The reality of DID didn't crash in on my consciousness until age 36. I was in therapy doing EMDR, which was bringing up more traumatic memories than I could handle, and one of my alters started talking to me. He told me I needed to listen to him because these memories were too much for me. He also said he would stop my next therapy session if needed to keep me from being overwhelmed. Honestly, looking back I can't believe I denied so much of what was going on in my head and my life. Of course, that was my job--to look normal, believe I'm normal, and maintain normal life.

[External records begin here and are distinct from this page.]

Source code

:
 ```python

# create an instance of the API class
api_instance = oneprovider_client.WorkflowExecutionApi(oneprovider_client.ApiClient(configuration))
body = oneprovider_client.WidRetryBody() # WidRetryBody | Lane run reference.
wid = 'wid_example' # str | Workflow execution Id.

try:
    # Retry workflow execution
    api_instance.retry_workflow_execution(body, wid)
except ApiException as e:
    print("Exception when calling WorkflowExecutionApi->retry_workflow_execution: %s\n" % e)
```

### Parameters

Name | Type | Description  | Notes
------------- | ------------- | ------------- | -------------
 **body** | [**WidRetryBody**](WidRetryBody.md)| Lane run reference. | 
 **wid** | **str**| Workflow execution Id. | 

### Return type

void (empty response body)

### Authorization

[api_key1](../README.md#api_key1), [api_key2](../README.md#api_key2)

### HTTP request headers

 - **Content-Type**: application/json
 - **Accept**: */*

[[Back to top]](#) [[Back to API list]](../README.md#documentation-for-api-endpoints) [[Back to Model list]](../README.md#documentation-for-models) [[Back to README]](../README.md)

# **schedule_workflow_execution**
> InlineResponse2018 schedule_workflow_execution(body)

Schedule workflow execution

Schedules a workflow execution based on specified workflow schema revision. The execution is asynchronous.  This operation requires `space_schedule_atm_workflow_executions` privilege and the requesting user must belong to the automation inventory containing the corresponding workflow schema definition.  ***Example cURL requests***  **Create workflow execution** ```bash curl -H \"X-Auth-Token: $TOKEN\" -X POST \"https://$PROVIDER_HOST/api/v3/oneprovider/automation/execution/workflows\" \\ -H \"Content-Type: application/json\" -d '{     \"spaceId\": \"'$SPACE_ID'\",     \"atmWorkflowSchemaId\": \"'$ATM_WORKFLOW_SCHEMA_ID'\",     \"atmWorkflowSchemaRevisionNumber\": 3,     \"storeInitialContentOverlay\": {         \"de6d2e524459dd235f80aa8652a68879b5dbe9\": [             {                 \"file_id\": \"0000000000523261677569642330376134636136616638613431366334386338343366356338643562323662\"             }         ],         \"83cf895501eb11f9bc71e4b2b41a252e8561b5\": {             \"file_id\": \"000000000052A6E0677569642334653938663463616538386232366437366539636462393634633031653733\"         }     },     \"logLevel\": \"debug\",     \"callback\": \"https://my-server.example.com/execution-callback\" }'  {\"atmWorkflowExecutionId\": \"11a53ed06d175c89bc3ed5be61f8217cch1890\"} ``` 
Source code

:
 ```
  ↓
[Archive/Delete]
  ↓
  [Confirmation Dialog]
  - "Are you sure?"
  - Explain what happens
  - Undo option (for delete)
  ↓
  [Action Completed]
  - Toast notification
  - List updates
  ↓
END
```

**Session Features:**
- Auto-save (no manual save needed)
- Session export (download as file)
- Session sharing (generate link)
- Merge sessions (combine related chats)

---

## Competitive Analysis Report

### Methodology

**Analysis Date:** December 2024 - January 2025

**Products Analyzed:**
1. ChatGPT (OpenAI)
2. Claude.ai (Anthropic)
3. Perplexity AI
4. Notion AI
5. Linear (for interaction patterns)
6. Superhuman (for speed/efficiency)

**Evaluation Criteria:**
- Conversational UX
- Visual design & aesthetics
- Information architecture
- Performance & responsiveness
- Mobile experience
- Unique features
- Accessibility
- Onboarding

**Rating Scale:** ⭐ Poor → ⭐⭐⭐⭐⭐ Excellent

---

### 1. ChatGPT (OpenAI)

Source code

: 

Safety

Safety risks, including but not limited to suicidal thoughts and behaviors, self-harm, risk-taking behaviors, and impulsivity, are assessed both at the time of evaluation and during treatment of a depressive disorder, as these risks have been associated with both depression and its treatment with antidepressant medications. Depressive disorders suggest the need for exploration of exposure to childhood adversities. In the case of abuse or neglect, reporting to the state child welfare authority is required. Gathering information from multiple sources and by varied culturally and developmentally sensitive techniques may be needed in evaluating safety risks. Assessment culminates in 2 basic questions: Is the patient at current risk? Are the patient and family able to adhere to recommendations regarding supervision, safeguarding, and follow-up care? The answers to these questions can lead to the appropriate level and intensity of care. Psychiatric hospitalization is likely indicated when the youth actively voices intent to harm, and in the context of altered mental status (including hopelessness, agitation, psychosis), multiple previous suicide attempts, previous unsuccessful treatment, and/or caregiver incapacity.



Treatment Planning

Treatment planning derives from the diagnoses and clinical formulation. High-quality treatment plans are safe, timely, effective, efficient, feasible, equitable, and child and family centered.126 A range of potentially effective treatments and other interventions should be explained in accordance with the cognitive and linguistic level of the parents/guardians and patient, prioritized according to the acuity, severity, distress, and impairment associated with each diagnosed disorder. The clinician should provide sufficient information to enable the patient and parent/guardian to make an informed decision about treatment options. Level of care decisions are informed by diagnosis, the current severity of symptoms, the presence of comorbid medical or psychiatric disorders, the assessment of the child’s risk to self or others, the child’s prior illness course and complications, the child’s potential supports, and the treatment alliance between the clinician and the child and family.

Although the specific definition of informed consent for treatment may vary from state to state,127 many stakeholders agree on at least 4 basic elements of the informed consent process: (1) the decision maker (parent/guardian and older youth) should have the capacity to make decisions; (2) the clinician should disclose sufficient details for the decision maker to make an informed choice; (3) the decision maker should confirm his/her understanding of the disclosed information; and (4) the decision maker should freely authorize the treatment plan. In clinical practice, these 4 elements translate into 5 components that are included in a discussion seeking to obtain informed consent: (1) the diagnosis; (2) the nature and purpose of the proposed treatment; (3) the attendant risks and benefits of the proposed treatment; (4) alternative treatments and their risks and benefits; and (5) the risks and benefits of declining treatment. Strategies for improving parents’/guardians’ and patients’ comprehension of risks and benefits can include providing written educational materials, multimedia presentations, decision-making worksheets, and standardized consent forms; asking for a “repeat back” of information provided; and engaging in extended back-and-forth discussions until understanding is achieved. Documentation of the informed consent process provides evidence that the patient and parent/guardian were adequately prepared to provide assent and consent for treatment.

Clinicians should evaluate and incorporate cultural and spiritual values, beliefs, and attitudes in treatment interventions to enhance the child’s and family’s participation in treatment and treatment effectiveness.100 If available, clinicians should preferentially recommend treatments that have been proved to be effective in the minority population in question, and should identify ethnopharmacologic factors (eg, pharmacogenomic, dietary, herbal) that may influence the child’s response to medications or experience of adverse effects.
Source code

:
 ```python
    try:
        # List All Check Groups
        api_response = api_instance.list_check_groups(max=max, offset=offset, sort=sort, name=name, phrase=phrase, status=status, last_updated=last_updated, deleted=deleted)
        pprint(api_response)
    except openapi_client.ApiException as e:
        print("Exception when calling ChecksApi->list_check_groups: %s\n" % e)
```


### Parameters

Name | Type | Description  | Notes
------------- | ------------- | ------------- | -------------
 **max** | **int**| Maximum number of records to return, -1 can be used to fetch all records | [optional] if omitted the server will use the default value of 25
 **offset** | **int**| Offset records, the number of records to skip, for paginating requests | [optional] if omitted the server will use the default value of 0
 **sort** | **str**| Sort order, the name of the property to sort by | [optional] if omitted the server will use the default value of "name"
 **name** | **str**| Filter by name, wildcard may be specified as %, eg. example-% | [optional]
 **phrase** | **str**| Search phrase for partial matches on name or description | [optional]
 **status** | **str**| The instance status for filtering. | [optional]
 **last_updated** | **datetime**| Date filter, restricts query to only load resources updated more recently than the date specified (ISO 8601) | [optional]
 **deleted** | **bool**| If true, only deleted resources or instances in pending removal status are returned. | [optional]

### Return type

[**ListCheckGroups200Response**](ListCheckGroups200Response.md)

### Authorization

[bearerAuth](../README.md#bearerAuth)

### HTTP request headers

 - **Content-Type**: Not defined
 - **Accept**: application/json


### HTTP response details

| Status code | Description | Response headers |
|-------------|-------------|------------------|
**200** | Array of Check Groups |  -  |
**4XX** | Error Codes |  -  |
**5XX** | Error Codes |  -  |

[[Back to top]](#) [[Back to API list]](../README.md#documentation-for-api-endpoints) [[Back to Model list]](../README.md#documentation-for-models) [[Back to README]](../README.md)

As far back as I can possibly remember I have talked to myself constantly when alone, in different voices, answering questions, laughing at my jokes, and referring to myself as we, both privately and in my thoughts. I have also always had internal voices. These voices remark on what I'm doing and have their own ideas about things. I was seriously surprised to discover other people don't have voices in their head. For me it was just like background noise I was used to. And with the talking to myself, I just thought I was really quirky. Realizing the voices we're talking TO ME was like listening to the radio and realizing the announcer is discussing what you are doing and giving instructions
It was also a leap to realize These were not figments of my imagination, but persons in their own right, with needs and motives and memories different from mine (they remember things I have amnesia about). There was a huge amount of fear, and still is sometimes, in learning about them and getting to know them because it means facing a lot of things about my life that were unbearable. I am who I am because I don't remember the abuse--that's why I seem so normal to most people. They are who they are because for some of them the abuse is ALL they remember.
I remember switching, especially in my twenties, quite dramatically. From day to day I would dress and act differently. (I didn't have amnesia for most of this. Others would.) I was familiar with these mindsets, as I called them, and recognized them when I "met" them later in life. I already knew some of their names. I knew that I would "click into" these different "mindsets" and watch myself behave in ways extremely uncharacteristic of me and be unable to stop myself.